La loi a été adoptée dans la nuit de lundi à mardi à la quasi-unanimité, par 105 voix pour et une voix contre, après que les députés de l’opposition qui faisaient obstruction au vote ont été évacués manu militari par la gendarmerie. D’après l’AFP, la tension est tellement montée dans l’hémicycle que des députés en sont venus aux mains.
Autour du Parlement (il n’y a pas de Sénat au Sénégal), les gendarmes ont repoussé avec des gaz lacrymogènes des tentatives sporadiques de rassemblement à l’appel de l’opposition. De petits groupes se sont repliés plus loin en scandant « Macky Sall dictateur ! », du nom du président sénégalais.
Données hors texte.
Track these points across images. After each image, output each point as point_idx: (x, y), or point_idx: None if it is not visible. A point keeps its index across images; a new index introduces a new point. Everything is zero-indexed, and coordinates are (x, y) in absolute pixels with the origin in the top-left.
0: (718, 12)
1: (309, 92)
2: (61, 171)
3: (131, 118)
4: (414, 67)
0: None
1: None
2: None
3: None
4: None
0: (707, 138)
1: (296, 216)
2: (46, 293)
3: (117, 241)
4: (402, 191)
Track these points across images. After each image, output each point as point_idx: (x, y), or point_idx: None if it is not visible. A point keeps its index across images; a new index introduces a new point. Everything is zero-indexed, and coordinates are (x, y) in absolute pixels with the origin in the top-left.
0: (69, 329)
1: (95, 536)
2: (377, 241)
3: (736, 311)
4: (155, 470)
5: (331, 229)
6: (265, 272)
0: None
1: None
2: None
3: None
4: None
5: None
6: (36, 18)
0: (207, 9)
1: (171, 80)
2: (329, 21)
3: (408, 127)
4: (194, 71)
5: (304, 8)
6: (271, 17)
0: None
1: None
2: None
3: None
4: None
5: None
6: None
Manifestations sur le quartier du Plateau
Le quartier du Plateau, siège de la décision politique, a offert le spectacle rarissime de protestataires en petit nombre jouant au chat et à la souris avec les forces de sécurité parmi les Dakarois vaquant à leurs activités autour de l’Assemblée placée sous la protection de dizaines de gendarmes et de policiers appuyés par des véhicules lourds.
« L’essentiel pour moi est de dire non à cet agenda politique, ce coup de force pour essayer de rester au pouvoir », a dit à l’AFP l’un des manifestants, Malick Diouf, 37 ans.
Le Sénégal, réputé comme un îlot de stabilité en Afrique de l’Ouest, est en proie à de vives tensions depuis que le président Sall a annoncé samedi, quelques heures avant l’ouverture de la campagne, le report de la présidentielle prévue le 25 février.
« Coup d’État constitutionnel »
Le report du scrutin vise à « éviter une instabilité institutionnelle et des troubles politiques graves », et à mener « une reprise complète du processus électoral », ont indiqué des députés en commission préparatoire dans un rapport.
Ce report de plus de six mois permet de tenir compte des « réalités du pays », avec notamment la difficulté de tenir une campagne électorale en pleine saison des pluies, entre juillet et novembre, ou encore la collision avec de grandes fêtes religieuses, souligne le rapport.
Cette décision dénoncée avec virulence par ses détracteurs comme un « coup d’État constitutionnel » plonge le pays dans l’inconnu et fait craindre une ébullition, qui ne s’est pas confirmée pour le moment. Elle a causé un tollé parmi les candidats qualifiés et dans la société civile, y compris dans les milieux religieux.
Les autorités ont réprimé de premières tentatives de rassemblements dimanche. L’internet a été coupé lundi, moyen devenu courant ailleurs d’enrayer les mobilisations et déjà employé par le gouvernement sénégalais en juin 2023, dans un contexte de crise politique.
Sept mois de plus pour Macky Sall
« Le Sénégal est considéré de longue date comme un modèle de démocratie dans la région. Cette réalité est aujourd’hui menacée », a écrit Human Rights Watch. La crise fait redouter au Sénégal un nouvel accès de fièvre comme ceux qu’il a connus en mars 2021 et juin 2023, qui ont causé des dizaines de morts et donné lieu à des centaines d’arrestations.
Le flou maintenu pendant des mois par le président Sall sur une nouvelle candidature en 2024 avait contribué aux crispations à l’époque. Il avait finalement annoncé en juillet 2023 qu’il ne briguerait pas un nouveau mandat.
L’opposition dénonce une dérive autoritaire du pouvoir. Avec l’ajournement de la présidentielle, elle soupçonne un plan pour éviter la défaite inévitable selon elle du camp présidentiel, voire pour prolonger la présidence Macky Sall, malgré l’engagement réitéré samedi par ce dernier de ne pas se représenter.